Der Spieler oder Gegenspieler wird einen Stich nicht immer mit der höchsten Karte hereinnehmen, wenn er mit dieser noch einen weiteren, besseren Stich machen zu können glaubt, besonders wenn er die gegnerische 10 in der Farbe fangen will. Durch diesen Kniff ist schon manches Spiel gewonnen, aber auch verloren worden, denn der "Schnitt" kann auch mißglücken.

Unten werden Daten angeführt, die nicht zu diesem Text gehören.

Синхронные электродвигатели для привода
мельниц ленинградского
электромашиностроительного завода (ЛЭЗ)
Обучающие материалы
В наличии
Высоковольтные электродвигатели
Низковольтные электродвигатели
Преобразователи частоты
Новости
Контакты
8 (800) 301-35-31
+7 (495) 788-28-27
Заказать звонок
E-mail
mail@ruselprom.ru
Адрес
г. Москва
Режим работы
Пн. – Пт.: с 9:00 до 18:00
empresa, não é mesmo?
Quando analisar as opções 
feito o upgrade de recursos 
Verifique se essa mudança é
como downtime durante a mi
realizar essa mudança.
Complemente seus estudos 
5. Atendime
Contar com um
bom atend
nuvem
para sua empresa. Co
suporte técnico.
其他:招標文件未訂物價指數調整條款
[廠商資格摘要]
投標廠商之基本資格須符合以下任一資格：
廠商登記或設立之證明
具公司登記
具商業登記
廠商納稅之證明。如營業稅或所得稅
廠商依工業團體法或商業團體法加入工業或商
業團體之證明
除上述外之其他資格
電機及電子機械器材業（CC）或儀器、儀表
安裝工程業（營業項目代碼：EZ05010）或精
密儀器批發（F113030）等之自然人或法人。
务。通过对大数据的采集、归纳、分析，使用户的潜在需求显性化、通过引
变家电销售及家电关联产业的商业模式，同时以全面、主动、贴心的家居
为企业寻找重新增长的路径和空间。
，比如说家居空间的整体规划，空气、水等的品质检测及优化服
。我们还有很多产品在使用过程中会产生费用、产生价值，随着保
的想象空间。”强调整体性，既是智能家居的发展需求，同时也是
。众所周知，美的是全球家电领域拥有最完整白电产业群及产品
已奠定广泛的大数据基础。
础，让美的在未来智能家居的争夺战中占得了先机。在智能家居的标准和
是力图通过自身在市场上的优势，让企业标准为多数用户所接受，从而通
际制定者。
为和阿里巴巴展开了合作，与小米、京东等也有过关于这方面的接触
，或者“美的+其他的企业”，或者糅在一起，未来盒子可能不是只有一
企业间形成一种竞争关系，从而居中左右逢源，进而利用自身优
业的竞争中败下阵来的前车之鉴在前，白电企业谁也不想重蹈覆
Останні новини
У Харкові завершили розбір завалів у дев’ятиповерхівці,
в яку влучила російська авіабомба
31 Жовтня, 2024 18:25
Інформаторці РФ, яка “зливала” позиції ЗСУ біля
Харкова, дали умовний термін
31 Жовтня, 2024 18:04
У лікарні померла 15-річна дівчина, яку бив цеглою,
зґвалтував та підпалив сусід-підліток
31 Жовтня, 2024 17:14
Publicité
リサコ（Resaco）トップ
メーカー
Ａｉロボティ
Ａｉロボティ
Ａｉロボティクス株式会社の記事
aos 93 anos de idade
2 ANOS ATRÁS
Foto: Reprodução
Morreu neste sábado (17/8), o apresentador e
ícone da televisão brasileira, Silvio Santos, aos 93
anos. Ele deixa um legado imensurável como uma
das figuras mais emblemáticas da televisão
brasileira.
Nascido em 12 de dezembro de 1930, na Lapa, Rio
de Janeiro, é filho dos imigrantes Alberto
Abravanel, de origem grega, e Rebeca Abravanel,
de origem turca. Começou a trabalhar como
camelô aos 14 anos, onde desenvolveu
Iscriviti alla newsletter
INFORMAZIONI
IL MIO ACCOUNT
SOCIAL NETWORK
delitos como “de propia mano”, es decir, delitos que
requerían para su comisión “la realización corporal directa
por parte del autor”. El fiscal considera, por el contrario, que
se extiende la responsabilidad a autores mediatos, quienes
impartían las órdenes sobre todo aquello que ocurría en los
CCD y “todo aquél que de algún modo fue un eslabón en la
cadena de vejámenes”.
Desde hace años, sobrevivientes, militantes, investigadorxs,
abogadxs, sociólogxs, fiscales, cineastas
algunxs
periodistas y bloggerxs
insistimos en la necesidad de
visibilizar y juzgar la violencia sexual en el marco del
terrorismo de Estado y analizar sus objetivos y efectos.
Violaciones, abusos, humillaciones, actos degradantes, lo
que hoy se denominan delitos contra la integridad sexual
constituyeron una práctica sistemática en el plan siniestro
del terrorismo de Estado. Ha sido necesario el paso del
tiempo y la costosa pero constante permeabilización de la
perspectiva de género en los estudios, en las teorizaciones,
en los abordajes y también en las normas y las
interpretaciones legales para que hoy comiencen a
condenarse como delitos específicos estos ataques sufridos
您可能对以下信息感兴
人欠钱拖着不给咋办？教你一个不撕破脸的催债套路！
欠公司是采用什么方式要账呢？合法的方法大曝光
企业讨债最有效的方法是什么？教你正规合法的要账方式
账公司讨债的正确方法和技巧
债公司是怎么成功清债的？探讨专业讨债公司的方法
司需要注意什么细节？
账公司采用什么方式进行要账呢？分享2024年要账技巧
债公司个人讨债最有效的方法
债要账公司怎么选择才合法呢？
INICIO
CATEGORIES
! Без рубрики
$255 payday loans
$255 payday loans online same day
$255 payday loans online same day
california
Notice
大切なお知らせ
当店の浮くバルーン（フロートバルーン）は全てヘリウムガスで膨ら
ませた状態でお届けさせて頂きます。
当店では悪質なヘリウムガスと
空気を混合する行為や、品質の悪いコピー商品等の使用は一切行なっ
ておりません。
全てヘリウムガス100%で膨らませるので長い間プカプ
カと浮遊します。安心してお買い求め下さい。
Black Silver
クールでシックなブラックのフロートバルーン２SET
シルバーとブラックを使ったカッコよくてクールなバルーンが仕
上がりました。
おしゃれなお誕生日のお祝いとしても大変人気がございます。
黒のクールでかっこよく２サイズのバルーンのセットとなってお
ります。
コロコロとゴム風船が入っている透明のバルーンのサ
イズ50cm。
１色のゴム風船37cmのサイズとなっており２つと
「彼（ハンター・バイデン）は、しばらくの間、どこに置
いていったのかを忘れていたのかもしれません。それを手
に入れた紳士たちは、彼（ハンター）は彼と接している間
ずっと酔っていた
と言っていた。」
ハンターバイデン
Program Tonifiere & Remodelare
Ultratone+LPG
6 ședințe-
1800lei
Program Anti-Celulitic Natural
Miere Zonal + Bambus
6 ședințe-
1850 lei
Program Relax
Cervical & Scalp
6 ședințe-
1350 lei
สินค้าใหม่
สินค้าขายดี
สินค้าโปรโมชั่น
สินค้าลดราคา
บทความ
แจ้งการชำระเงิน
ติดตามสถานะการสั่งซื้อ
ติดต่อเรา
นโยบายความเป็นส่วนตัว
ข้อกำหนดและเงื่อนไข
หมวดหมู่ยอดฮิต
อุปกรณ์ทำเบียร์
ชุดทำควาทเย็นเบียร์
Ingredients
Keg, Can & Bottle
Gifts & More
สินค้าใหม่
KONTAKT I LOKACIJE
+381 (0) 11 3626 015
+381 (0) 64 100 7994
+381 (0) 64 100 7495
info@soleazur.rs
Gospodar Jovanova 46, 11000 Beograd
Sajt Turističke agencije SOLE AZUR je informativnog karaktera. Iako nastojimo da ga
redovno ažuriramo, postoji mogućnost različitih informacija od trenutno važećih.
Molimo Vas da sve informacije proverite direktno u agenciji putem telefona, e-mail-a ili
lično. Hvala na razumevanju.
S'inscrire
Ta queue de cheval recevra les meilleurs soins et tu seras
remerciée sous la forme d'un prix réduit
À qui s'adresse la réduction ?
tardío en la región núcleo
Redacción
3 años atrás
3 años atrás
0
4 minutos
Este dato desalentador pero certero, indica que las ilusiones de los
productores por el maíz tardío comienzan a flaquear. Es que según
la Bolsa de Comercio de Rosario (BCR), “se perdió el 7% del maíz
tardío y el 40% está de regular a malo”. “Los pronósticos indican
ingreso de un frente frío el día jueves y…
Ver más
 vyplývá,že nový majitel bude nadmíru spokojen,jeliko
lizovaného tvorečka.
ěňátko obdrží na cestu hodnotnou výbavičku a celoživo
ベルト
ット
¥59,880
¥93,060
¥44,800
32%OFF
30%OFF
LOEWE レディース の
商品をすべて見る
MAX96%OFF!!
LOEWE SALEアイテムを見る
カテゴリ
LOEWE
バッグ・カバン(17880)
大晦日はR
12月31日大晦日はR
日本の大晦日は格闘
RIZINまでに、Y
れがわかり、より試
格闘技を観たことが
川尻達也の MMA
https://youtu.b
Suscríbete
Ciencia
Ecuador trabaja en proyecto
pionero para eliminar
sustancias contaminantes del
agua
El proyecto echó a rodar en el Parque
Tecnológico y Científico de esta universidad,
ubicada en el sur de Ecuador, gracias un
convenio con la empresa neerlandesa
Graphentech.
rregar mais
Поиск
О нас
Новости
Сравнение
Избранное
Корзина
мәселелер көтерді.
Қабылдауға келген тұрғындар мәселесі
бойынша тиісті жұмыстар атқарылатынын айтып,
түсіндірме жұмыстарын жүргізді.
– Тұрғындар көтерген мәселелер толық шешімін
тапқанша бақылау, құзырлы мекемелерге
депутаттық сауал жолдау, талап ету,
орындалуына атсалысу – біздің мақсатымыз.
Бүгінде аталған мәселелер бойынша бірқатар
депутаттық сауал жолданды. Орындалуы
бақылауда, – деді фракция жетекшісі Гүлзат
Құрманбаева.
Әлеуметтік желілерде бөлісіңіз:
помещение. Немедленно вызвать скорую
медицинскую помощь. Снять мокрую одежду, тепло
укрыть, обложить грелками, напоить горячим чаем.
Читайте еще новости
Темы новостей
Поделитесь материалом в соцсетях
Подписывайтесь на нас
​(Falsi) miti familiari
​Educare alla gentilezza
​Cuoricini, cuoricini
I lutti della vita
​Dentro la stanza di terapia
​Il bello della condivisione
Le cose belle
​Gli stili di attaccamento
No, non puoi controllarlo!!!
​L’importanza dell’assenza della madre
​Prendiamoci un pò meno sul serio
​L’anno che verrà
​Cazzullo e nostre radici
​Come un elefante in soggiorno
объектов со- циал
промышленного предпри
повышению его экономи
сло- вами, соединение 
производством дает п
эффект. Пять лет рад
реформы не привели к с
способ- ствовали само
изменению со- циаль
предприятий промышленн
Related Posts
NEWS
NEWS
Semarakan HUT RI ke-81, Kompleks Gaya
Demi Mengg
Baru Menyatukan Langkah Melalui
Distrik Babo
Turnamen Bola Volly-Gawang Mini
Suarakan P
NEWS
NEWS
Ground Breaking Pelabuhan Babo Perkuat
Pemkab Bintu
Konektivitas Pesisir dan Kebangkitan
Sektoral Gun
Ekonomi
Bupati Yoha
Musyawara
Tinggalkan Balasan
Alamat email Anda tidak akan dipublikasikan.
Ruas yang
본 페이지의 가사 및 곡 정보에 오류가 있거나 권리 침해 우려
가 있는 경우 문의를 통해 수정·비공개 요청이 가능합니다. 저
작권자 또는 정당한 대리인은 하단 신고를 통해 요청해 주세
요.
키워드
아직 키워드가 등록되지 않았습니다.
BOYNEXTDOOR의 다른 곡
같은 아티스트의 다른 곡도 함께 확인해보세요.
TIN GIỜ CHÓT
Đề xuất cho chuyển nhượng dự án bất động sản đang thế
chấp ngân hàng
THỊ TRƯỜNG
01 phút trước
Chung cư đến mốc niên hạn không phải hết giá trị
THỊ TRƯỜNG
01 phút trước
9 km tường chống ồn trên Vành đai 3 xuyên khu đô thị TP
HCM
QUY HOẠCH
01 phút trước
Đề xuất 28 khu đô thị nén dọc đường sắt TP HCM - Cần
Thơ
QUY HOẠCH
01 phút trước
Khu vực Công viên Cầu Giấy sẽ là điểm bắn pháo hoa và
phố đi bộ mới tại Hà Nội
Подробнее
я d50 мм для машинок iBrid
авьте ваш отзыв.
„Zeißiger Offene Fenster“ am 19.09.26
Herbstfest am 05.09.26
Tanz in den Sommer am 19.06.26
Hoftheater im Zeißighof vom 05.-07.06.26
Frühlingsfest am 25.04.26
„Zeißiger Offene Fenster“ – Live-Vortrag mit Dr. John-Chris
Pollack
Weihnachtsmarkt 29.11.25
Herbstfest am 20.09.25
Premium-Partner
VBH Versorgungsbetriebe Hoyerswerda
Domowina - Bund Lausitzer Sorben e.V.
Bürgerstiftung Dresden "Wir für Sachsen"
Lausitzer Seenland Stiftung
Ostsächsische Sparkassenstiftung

Beispiel: Vorderhand spielt Pik 7 aus, Mittelhand bedient 9, der Alleinspieler hat Pik As und König und schneidet nun mit dem König. Da aber Vorderhand die 7 blank hatte, so ist das As nun in Gefahr gestochen zu werden.

Man soll daher lieber nicht schneiden, wenn das Spiel ohnedies wahrscheinlich gewonnen wird.

Ein anderes Beispiel: Alleinspieler in Mittelhand hat Pik 10, 8, 7. Vorderhand hat Pik Aa, König, 9 und spielt den König aus, der Alleinspieler bedient 7 und Hinterhand die Dame. Jetzt spielt Vorderhand das As, der Spieler bedient 8, Hinterhand wimmelt eine 10. Schließlich spielt Vorderhand die 9, Spieler bedient 10 und Hinterhand sticht.

Wenn dieser sogenannte "Kaiserschnitt" glückt, so ist das Spiel für den Spieler meistens verloren.